§ **WHAT YOU ARE ASKED TO DO**:
Starting at the first line of the data, print each line verbatim up to and including the line bearing "I've adjusted the", omitting pictures.

§ **EXERCISE MATERIAL**:

*** Begin section ***

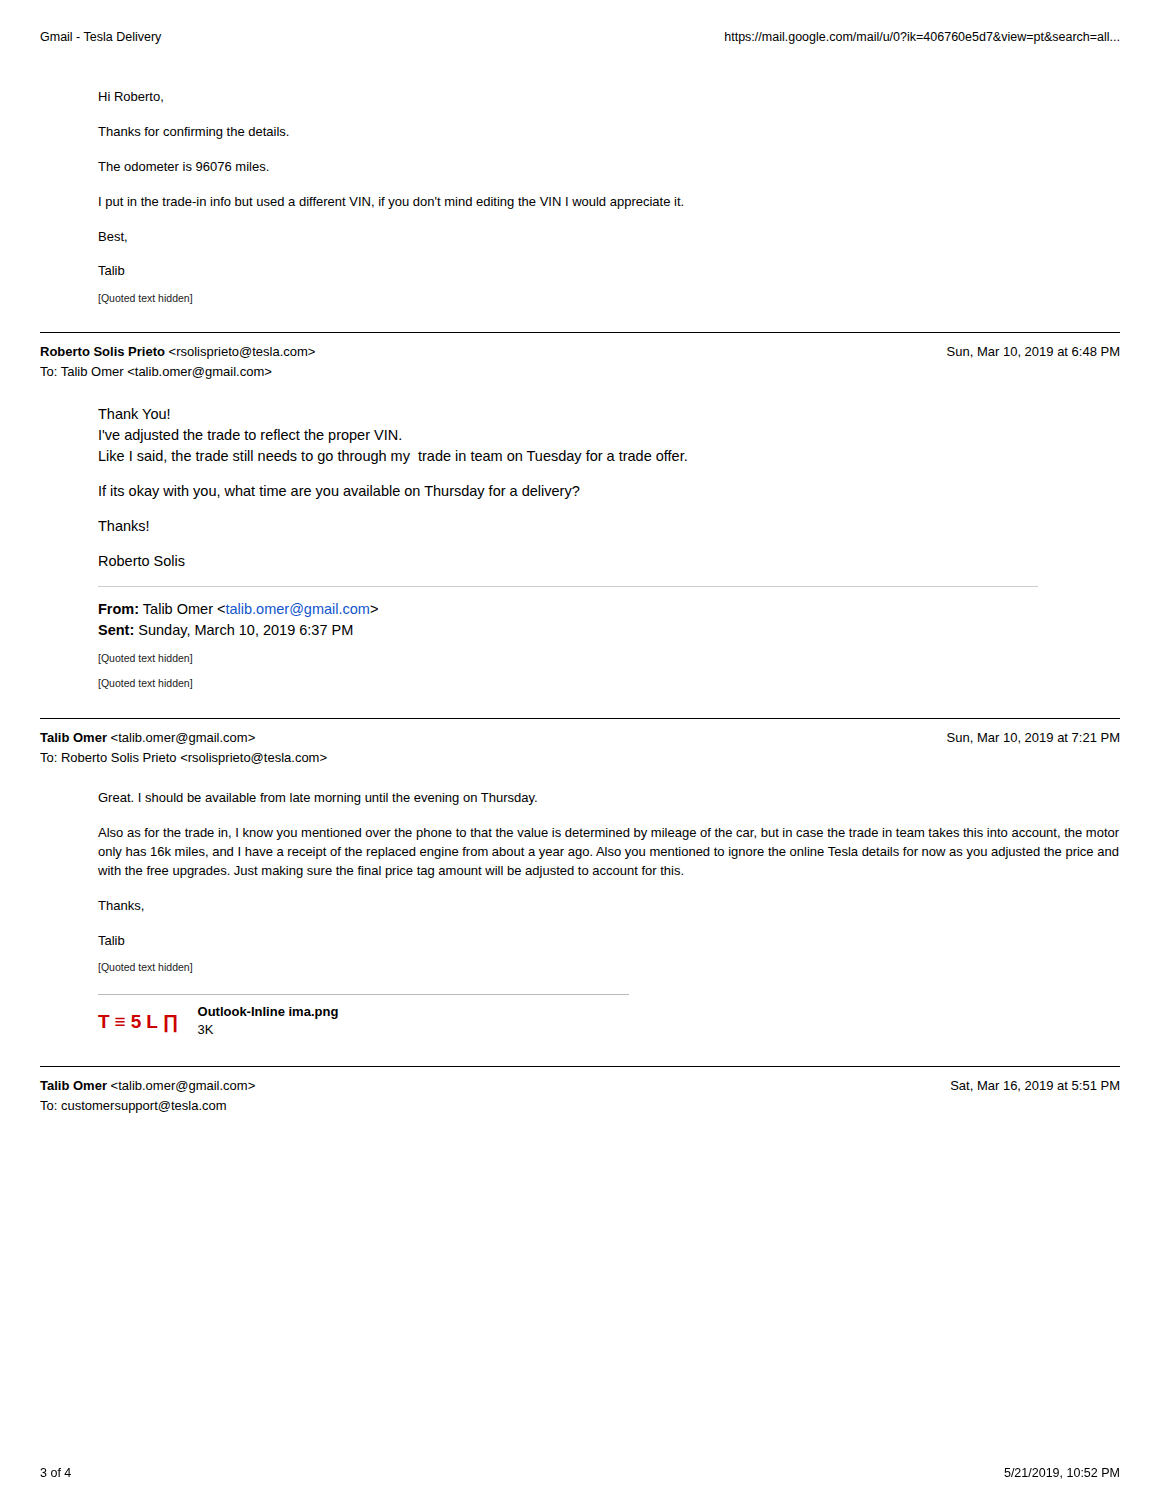Gmail - Tesla Delivery
https://mail.google.com/mail/u/0?ik=406760e5d7&view=pt&search=all...
Hi Roberto,
Thanks for confirming the details.
The odometer is 96076 miles.
I put in the trade-in info but used a different VIN, if you don't mind editing the VIN I would appreciate it.
Best,
Talib
[Quoted text hidden]
Roberto Solis Prieto <rsolisprieto@tesla.com>
Sun, Mar 10, 2019 at 6:48 PM
To: Talib Omer <talib.omer@gmail.com>
Thank You!
I've adjusted the trade to reflect the proper VIN.
Like I said, the trade still needs to go through my trade in team on Tuesday for a trade offer.
If its okay with you, what time are you available on Thursday for a delivery?
Thanks!
Roberto Solis
From: Talib Omer <talib.omer@gmail.com>
Sent: Sunday, March 10, 2019 6:37 PM
[Quoted text hidden]
[Quoted text hidden]
Talib Omer <talib.omer@gmail.com>
Sun, Mar 10, 2019 at 7:21 PM
To: Roberto Solis Prieto <rsolisprieto@tesla.com>
Great. I should be available from late morning until the evening on Thursday.
Also as for the trade in, I know you mentioned over the phone to that the value is determined by mileage of the car, but in case the trade in team takes this into account, the motor only has 16k miles, and I have a receipt of the replaced engine from about a year ago. Also you mentioned to ignore the online Tesla details for now as you adjusted the price and with the free upgrades. Just making sure the final price tag amount will be adjusted to account for this.
Thanks,
Talib
[Quoted text hidden]
T≡5L∏
Outlook-Inline ima.png
3K
Talib Omer <talib.omer@gmail.com>
Sat, Mar 16, 2019 at 5:51 PM
To: customersupport@tesla.com
3 of 4
5/21/2019, 10:52 PM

*** End section ***

§ **RESULT OF THIS TASK**:
Gmail - Tesla Delivery
https://mail.google.com/mail/u/0?ik=406760e5d7&view=pt&search=all...
Hi Roberto,
Thanks for confirming the details.
The odometer is 96076 miles.
I put in the trade-in info but used a different VIN, if you don't mind editing the VIN I would appreciate it.
Best,
Talib
[Quoted text hidden]
Roberto Solis Prieto <rsolisprieto@tesla.com>
Sun, Mar 10, 2019 at 6:48 PM
To: Talib Omer <talib.omer@gmail.com>
Thank You!
I've adjusted the trade to reflect the proper VIN.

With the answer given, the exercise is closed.